10. A speech recognition apparatus comprising:

speech detecting means for detecting speech externally input;

speech recognizing means for recognizing whether the externally-input speech indicates a start command for starting a time measurement operation or a stop command for stopping the time measurement operation;

first time-measuring means (C) for starting the time measurement operation if the speech recognizing means recognizes that the externally-input speech indicates the start command, and for stopping the time measurement operation if the speech recognizing means recognizes that the externally-input speech indicates the stop command;

second time-measuring means (C) for measuring time from the detection of the externally-input speech by the speech detection means to the start of the time measurement operation, so as to obtain time data; and

display means for displaying time which is obtained by adding time corresponding to the time data obtained by the second time-measuring means to measurement time obtained by the first time-measuring means.

11. An apparatus according to claim 10, wherein said speech detecting means comprises:

a microphone for receiving the external speech and for outputting an speech signal; and

utterance detecting means for detecting that the speech signal from said microphone has a source pressure of not less than a predetermined value.

12. An apparatus according to claim 10, wherein said speech recognizing means includes means for recognizing speech which indicates the stop command for stopping the time measurement operation started by the first time-measuring means and for stopping the time measurement operation.

13. An apparatus according to claim 10, wherein said speech recognizing means includes:

stopping speech-recognizing means for recognizing speech which indicates a stop command for stopping the time measurement operation performed by the first time-measuring means;

third time-measuring means (c) for measuring time data corresponding to time which is required for the stopping speech-recognizing means to perform its recognition operation; and

subtraction means for subtracting the time data obtained by the third time-measuring means from the time data obtained by the first time-measuring means.

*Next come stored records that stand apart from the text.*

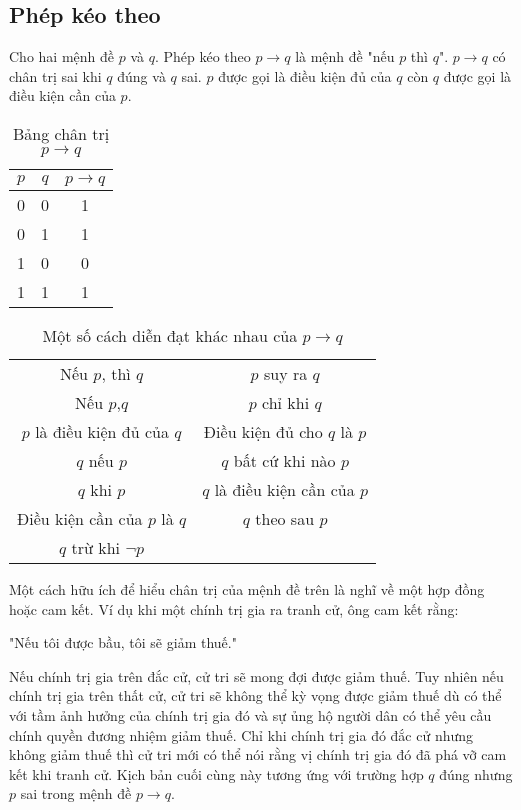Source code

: \documentclass{standalone} %
\begin{document}
    \subsection{Phép kéo theo} 
        \begin{definition}
            Cho hai mệnh đề $p$ và $q$. Phép kéo theo $p \to q$ là mệnh đề "nếu $p$ thì $q$". $p \to q$ có chân trị sai khi $q$ đúng và $q$ sai. $p$ được gọi là điều kiện đủ của $q$ còn $q$ được gọi là điều kiện cần của $p$.
        \end{definition}
        \begin{table}[h!]
            \centering
            \setlength{\tabcolsep}{18pt}
            \begin{tabular}{c c c}
                $p$ & $q$ & $p \to q$ \\ \hline
                0 & 0 & 1\\
                0 & 1 & 1\\ 
                1 & 0 & 0\\
                1 & 1 & 1
            \end{tabular}
            \caption{Bảng chân trị $p \to q$}
        \end{table}
        
        \begin{table}[h!]
            \centering
            \setlength{\tabcolsep}{20pt}
            \caption{Một số cách diễn đạt khác nhau của $p \to q$}
            \begin{tabular}{c|c}
                \hline
                Nếu $p$, thì $q$ & $p$ suy ra $q$\\
                Nếu $p$,$q$ & $p$ chỉ khi $q$ \\
                $p$ là điều kiện đủ của $q$ & Điều kiện đủ cho $q$ là $p$\\
                $q$ nếu $p$ & $q$ bất cứ khi nào $p$\\
                $q$ khi $p$ & $q$ là điều kiện cần của $p$\\
                Điều kiện cần của $p$ là $q$ & $q$ theo sau $p$\\
                $q$ trừ khi $\neg p$ &
            \end{tabular}
        \end{table}
        
        Một cách hữu ích để hiểu chân trị của mệnh đề trên là nghĩ về một hợp đồng hoặc cam kết. Ví dụ khi một chính trị gia ra tranh cử, ông cam kết rằng:
        \begin{center}
            "Nếu tôi được bầu, tôi sẽ giảm thuế."\\
        \end{center}
        Nếu chính trị gia trên đắc cử, cử tri sẽ mong đợi được giảm thuế. Tuy nhiên nếu chính trị gia trên thất cử, cử tri sẽ không thể kỳ vọng được giảm thuế dù có thể với tầm ảnh hưởng của chính trị gia đó và sự ủng hộ người dân có thể yêu cầu chính quyền đương nhiệm giảm thuế. Chỉ khi chính trị gia đó đắc cử nhưng không giảm thuế thì cử tri mới có thể nói rằng vị chính trị gia đó đã phá vỡ cam kết khi tranh cử. Kịch bản cuối cùng này tương ứng với trường hợp $q$ đúng nhưng $p$ sai trong mệnh đề $p \to q$.
        
\end{document}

14. An apparatus according to claim 13, further comprising display means for displaying time data obtained by the subtraction means.

15. An apparatus according to claim 10, wherein said speech-recognizing means includes means for recognizing speech which indicates that the time data obtained by the first time-measuring means should be stored in a memory.

16. A speech recognition apparatus comprising:

item data memory means for storing a large amount of item data including a plurality of characters;

read control means for sequentially reading the time data out of the item data memory means at predetermined time intervals;

data display means for sequentially switching and displaying the item data read out by the read control means;

speech detecting means for detecting speech externally input;

speech recognizing means for recognizing whether or not the speech externally input to the speech detecting means indicates a stop command for stopping a reading operation performed by the read control means; and

stop control means for stopping a reading operation performed by the read control means when the speech recognizing means detects speech indicating the stop command when the read control means is in an operating state, said stop control means including display control means for switching the data display means to show the item data previously shown on the data display means, when the speech detecting means detects the externally-input speech.

17. An apparatus according to claim 16, wherein said speech detecting means comprises:

a microphone for receiving the external switch and for outputting a speech signal; and

utterance detecting means for detecting that the speech signal from said microphone has a sound pressure of not less than a predetermined value.

18. An apparatus according to claim 6, wherein said item data memory means includes:

a large number of item data memories each for storing the item data; and

an address memory (P) for storing address data which designates an address of one of the item data memories;

and wherein said read control means includes means for updating the address memory at the predetermined time intervals.